Affondo Ue sugli armatori: «Vi tasseremo le emissioni»

Bruxelles - Anche il settore del trasporto marittimo dovrà limitare le emissioni inquinanti e soprattutto pagare in base alla quantità di Co2 prodotta. La richiesta arriva dal Parlamento europeo, che ieri ha approvato un provvedimento per includere il settore nel sistema Ets. Si tratta del meccanismo europeo per lo scambio delle quote di emissioni che si basa sul principio «chi più inquina, più paga»

Bruxelles - Anche il settore del trasporto marittimo dovrà limitare le emissioni inquinanti e soprattutto pagare in base alla quantità di Co2 prodotta. La richiesta arriva dal Parlamento europeo, che ieri ha approvato un provvedimento per includere il settore nel sistema Ets.
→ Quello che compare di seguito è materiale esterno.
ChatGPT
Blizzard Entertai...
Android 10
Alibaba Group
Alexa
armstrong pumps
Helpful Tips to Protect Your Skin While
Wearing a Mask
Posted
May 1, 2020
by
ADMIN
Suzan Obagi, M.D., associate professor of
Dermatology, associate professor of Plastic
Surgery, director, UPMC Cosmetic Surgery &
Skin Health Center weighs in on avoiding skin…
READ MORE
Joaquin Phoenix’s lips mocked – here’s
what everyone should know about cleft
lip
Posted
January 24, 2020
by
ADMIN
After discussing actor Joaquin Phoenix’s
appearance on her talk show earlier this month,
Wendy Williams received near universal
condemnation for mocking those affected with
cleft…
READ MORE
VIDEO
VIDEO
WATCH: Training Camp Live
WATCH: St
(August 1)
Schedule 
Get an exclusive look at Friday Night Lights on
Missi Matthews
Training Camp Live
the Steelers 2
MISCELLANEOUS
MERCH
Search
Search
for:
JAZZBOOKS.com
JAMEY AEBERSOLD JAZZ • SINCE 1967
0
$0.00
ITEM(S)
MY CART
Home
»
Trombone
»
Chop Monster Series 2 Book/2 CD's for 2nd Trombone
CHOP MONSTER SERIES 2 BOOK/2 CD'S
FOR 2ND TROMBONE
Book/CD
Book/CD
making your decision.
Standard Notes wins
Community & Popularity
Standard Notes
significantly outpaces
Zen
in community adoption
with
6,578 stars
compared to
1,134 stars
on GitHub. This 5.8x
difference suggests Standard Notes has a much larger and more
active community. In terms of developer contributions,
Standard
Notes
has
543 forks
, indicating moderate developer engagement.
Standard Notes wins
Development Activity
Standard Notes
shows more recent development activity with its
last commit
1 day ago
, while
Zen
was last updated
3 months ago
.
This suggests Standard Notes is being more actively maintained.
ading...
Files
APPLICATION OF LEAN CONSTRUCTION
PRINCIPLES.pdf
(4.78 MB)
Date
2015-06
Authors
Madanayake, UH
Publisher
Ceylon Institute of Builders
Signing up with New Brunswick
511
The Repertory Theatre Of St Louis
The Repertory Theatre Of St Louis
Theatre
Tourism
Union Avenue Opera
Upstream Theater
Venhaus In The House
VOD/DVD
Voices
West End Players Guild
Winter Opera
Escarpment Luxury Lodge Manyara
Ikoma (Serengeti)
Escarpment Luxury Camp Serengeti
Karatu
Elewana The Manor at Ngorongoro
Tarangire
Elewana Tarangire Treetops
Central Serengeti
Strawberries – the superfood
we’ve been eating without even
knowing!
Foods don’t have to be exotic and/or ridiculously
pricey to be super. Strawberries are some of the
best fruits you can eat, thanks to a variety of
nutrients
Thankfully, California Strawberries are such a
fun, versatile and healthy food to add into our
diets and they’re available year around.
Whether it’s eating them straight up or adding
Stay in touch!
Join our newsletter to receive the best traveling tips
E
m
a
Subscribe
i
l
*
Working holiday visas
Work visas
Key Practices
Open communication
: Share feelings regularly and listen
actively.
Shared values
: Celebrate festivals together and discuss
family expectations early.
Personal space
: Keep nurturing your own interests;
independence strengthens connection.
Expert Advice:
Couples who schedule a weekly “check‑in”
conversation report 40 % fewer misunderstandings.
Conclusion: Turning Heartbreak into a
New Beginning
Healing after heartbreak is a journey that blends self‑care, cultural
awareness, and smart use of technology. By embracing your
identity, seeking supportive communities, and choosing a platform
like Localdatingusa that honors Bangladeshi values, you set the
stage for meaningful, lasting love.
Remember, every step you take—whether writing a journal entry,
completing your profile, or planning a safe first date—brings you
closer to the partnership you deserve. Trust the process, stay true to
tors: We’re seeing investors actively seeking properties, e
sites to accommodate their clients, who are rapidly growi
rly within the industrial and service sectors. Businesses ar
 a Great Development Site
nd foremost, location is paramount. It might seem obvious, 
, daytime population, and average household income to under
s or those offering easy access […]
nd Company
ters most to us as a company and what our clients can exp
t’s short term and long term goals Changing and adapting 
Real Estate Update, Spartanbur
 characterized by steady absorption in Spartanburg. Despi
Si tratta del meccanismo europeo per lo scambio delle quote di emissioni che si basa sul principio «chi più inquina, più paga»: La posizione dell’Europarlamento fa un passo in avanti rispetto alla proposta della Commissione, che aveva chiesto di introdurre per il settore marittimo solo l’obbligo di rendicontare la quantità di emissioni nocive prodotte, ma senza obbligarlo a entrare nel sistema Ets.

Gli eurodeputati sono andati oltre, chiedendo di far rientrare tutte le navi con una stazza lorda pari o superiore alle 5.000 tonnellate nel meccanismo europeo basato sulla compravendita delle emissioni (chi supera i limiti deve acquistare quote all’asta). Non solo: il testo approvato ieri ha introdotto requisiti vincolanti per le compagnie di navigazione che da qui al 2030 dovranno ridurre almeno del 40% le loro emissioni medie annue di CO2.

Il provvedimento non è ancora definitivo perché il voto è avvenuto in commissione Ambiente (dovrà passare dall’Aula a settembre e poi essere negoziato con i governi dell'Unione europea), ma il vasto sostegno alla proposta non potrà essere ignorato. Secondo la Commissione, nel 2018 le 11.600 navi superiori alle 5.000 tonnellate lorde hanno prodotto 138 milioni di tonnellate di C02, il che equivale al 3,7% delle emissioni totali Ue.

Nei giorni scorsi l’associazione Transport & Network ha pubblicato la classifica delle 10 industrie europee più inquinanti: l’italo-svizzera Msc è salita al settimo posto, davanti alla compagnia aerea low cost Ryanair. Le altre otto posizioni sono occupate da centrali energetiche a carbone, tutte con sede in Germania e Polonia. La compagnia ha però protestato, smentendo i dati : «Abbiamo i numeri tra i più bassi del settore» e accusa l’Ong di non tenere contro delle effettive emissioni che Msc, carrier mondiale, produce in Europa, ma invece le conteggia tutte globalmente.